Copy each of the rows below word for word, but leave out the pictures.

##############################

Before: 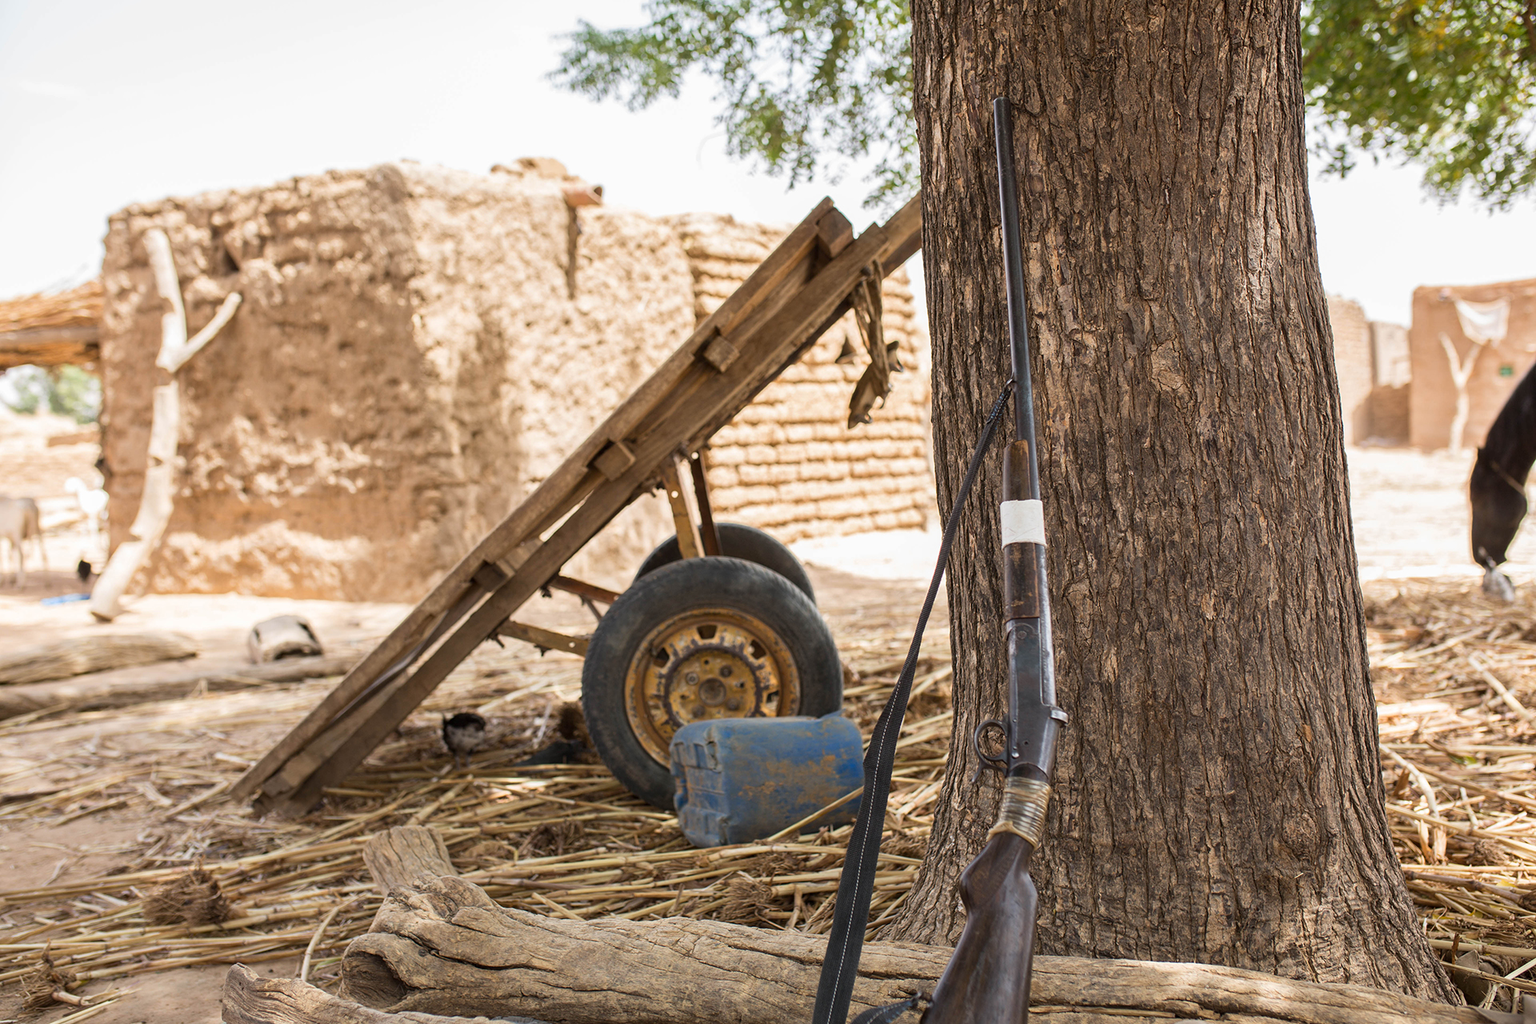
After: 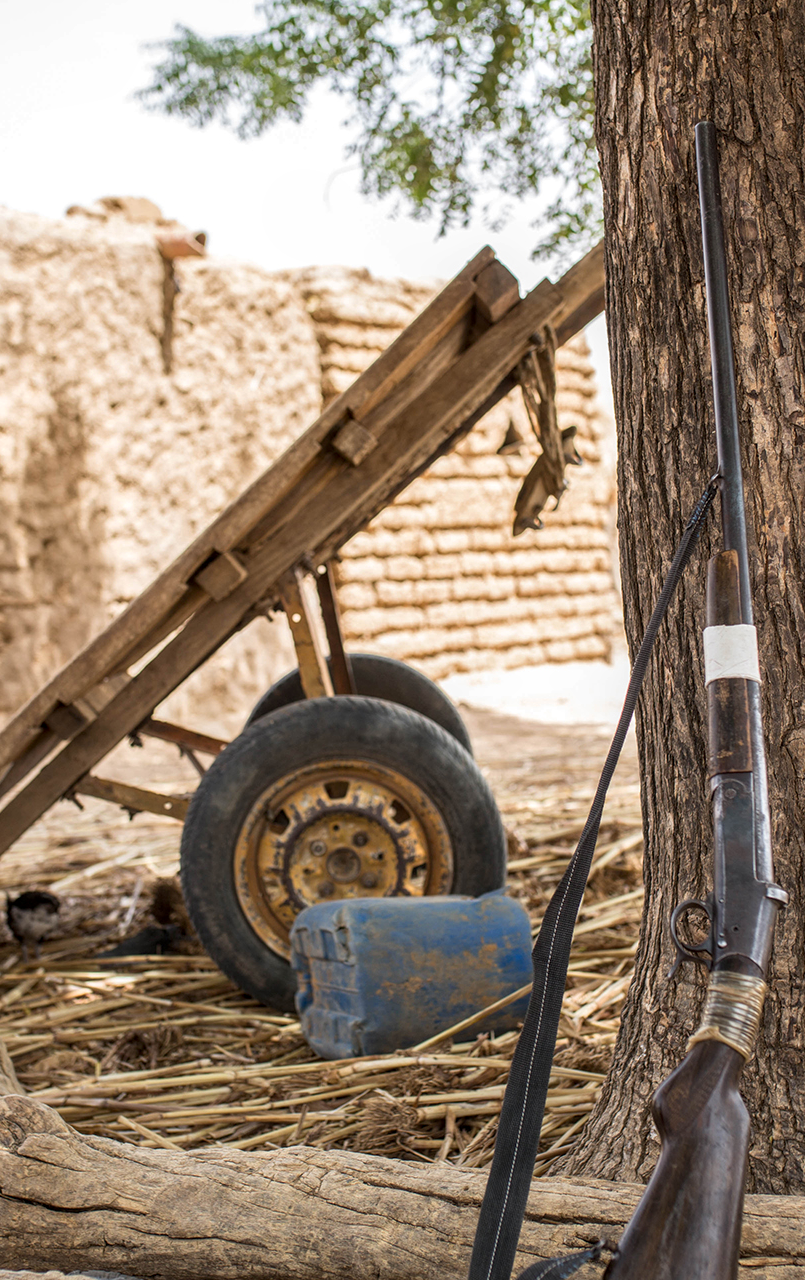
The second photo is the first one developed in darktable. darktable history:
local contrast: on, module defaults
crop: left 28.518%, right 29.545%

##############################

● REPLY:
Before: 
After: 
The second photo is the first one developed in darktable. darktable history:
local contrast: on, module defaults
crop: left 28.518%, right 29.545%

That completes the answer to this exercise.